I compare "economy-adjusted money" to commodity prices in the chart below using the CRB (which I use mainly because it has a long price history). I think a case can be made that commodities may have been 'bubbly' in the 1970s and perhaps in 2008 they were starting to get there, but it's hard to look at this chart and see a big bubble now.


CRB compared to economy-adjusted money

Now, certain commodities might be. This is perhaps not as good a way to compare value for individual commodities because for them we also need to consider more microeconomic demand and supply and, especially, long-term changes in the supply dynamic, but we can get an idea of general trend. Live Cattle and Wheat certainly don't look bubbly. Note that if we didn't adjust Live Cattle, it looks very much like the M2/GDP chart: it slopes upward and to the right. Ditto Wheat, although to a lesser extent. Adjusted by "economy-adjusted money," both of these look about fair.


Wheat and Live Cattle (chosen for random illustration)

Crude oil between 1986 and 2003 was pretty stable, and started to look expensive thereafter.
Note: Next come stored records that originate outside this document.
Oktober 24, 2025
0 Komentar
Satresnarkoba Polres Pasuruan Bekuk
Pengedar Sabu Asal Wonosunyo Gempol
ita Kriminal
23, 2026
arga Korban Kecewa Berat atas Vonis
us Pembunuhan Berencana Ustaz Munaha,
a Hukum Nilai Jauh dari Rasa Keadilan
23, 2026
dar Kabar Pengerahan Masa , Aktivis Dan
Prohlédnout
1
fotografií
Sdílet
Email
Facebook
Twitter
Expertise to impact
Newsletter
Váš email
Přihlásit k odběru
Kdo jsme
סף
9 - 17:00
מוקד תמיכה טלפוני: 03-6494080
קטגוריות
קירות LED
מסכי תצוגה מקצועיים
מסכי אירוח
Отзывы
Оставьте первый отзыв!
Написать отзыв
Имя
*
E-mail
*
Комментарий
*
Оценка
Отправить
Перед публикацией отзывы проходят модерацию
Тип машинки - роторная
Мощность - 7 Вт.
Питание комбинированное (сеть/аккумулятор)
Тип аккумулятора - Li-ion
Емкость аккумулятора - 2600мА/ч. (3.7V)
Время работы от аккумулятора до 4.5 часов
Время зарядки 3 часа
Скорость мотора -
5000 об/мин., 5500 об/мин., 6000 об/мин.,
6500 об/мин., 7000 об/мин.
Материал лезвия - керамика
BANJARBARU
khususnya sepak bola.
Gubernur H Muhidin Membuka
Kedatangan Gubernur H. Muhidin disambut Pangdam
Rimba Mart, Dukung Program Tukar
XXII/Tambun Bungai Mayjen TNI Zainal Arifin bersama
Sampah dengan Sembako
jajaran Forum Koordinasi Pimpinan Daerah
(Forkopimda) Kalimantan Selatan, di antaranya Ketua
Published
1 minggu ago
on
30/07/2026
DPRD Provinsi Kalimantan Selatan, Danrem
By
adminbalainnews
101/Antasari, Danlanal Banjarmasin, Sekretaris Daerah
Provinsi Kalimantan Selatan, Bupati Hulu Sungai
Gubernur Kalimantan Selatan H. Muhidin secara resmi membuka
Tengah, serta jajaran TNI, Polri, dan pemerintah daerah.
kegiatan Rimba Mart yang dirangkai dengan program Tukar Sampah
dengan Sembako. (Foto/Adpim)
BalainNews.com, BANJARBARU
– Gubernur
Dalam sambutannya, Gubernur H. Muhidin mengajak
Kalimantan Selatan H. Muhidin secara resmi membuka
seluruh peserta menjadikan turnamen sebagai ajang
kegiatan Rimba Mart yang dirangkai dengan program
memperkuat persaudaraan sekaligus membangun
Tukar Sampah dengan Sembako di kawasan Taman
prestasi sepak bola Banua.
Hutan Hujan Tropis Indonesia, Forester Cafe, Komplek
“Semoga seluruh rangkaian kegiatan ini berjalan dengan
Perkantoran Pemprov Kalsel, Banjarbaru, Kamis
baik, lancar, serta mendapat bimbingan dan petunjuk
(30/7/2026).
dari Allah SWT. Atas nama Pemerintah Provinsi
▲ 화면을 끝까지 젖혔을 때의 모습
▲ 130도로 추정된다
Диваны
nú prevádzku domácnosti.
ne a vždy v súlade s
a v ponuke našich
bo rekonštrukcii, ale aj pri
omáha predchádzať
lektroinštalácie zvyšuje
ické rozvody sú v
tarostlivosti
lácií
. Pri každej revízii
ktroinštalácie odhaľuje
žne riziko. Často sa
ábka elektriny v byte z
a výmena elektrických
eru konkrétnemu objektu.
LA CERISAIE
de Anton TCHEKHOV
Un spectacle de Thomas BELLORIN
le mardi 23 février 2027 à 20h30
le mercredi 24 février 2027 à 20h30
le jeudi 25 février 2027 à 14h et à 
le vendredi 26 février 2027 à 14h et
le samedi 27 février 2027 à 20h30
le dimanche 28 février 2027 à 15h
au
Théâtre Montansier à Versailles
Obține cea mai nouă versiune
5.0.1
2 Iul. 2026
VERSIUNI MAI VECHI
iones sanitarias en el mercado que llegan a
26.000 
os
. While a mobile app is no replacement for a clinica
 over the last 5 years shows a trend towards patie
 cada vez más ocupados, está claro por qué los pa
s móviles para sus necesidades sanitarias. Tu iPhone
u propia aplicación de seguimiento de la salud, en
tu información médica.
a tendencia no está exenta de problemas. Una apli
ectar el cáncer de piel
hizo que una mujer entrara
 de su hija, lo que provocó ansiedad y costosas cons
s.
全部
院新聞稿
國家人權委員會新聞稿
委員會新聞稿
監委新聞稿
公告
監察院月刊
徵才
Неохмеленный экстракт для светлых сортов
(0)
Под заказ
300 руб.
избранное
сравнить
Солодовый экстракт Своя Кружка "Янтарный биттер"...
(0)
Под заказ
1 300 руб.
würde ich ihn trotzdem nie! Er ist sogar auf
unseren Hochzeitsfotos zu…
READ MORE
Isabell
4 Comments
To be fair, there are some questions about long-term supply in oil (Peak Oil and all that). I won't say anything about Gold, because whatever I say makes somebody mad. You judge. I've written before about how it makes some sense to think about Gold as an in-the-money straddle on inflation.


Gold and Crude Oil have more interesting stories (and they always do).

Finally, and perhaps surprisingly, I threw in two financial assets that are often thought of as inflation hedges for different reasons. The chart below shows the adjusted ratios of stock prices and median existing home sales prices to economy-adjusted money. Home prices look pretty reasonable on a long time scale; stocks less so, but of all of these charts I have the least intuition about how stocks should look through this lens.


Is this a reasonable way to 'deflate' financial assets?

So my overall perspective is that the symptom of high prices of certain commodities and of commodities in general in no way should produce a diagnosis of a bubble in commodities. Feel free to disagree and comment...I'm not saying this is the final word on the subject!